> **Page excerpt**

========================================================================

Heating up to Cool the Planet

By Jane Holtz Kay

As Maine goes against global warming, so might go the nation.

With summer heating up after a long, weird winter and a soggy spring, the Pine Tree state's first climate-change law to cut down CO2 emissions is a landmark to avert planetary meltdown.

At the same time, three New England states are taking legal action to reduce carbon dioxide -- the primary greenhouse gas that causes global warming. The precedent-setting suit by the attorneys general of Massachusetts, Connecticut and Maine demands that the administrator of the EPA regulate CO2 emissions under the Clean Air Act.

While the administration's belligerent non-believers dismiss The Kyoto Protocol, the New England states' bold lawsuit argues that the EPA has an obligation to regulate emissions to "protect the public from global warming pollution."

Now.

========================================================================

> **Supplied material**
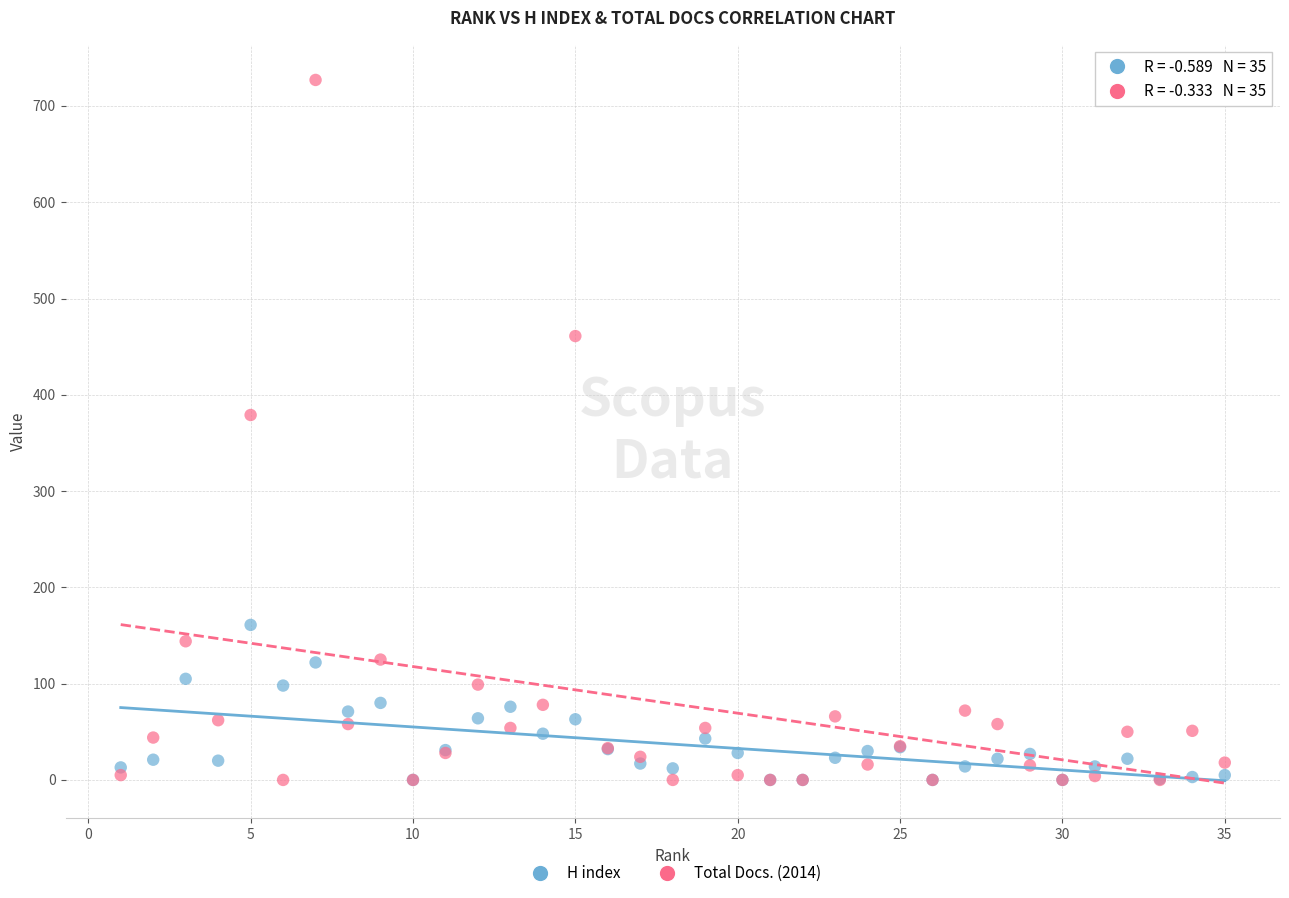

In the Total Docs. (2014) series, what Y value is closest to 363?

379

========================================================================

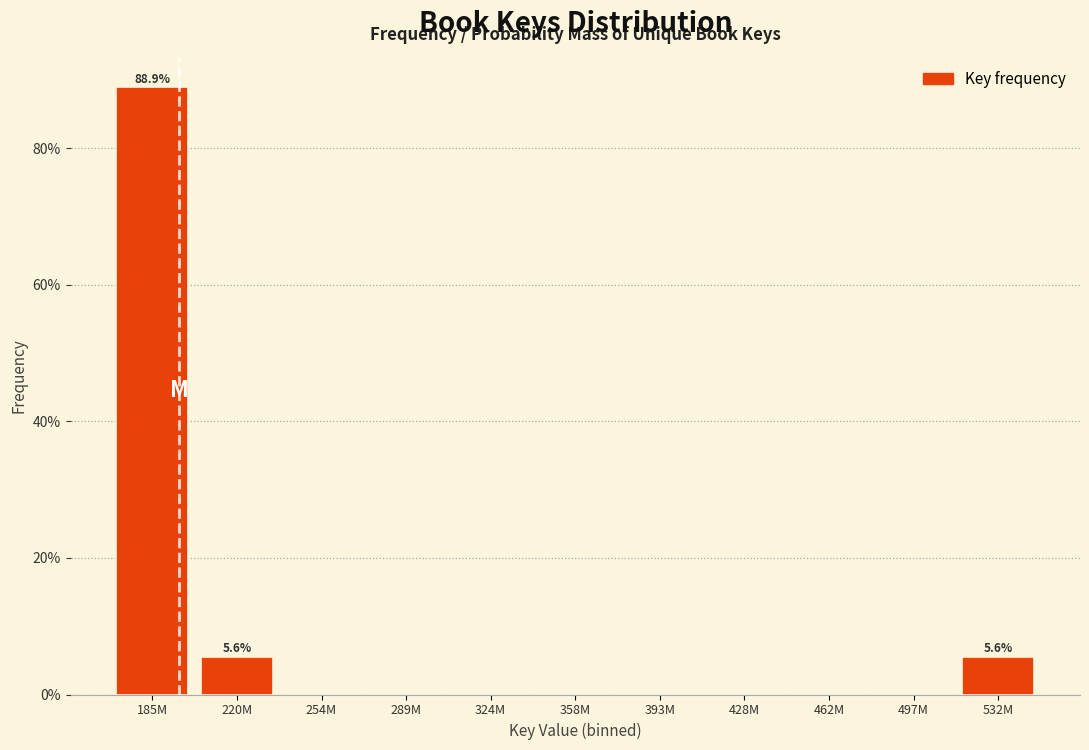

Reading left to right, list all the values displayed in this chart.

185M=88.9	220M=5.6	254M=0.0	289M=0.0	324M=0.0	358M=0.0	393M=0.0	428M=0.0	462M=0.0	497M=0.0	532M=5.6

========================================================================

> **Exercises**
**a)** Transcribe the stretch from "Heating up to" through "avert planetary meltdown." in the article on Maine and global warming.
**b)** Can you condense the paragraph of the article on Maine and global warming that begins "At the same time, three New England states" into a single shorter sentence?
The material above comes from a separate source.

> **Task answers**
**a)**
Heating up to Cool the Planet

By Jane Holtz Kay

As Maine goes against global warming, so might go the nation.

With summer heating up after a long, weird winter and a soggy spring, the Pine Tree state's first climate-change law to cut down CO2 emissions is a landmark to avert planetary meltdown.

**b)** The attorneys general of Massachusetts, Connecticut and Maine have filed a precedent-setting suit demanding that the EPA administrator regulate carbon dioxide, the primary greenhouse gas behind global warming, under the Clean Air Act.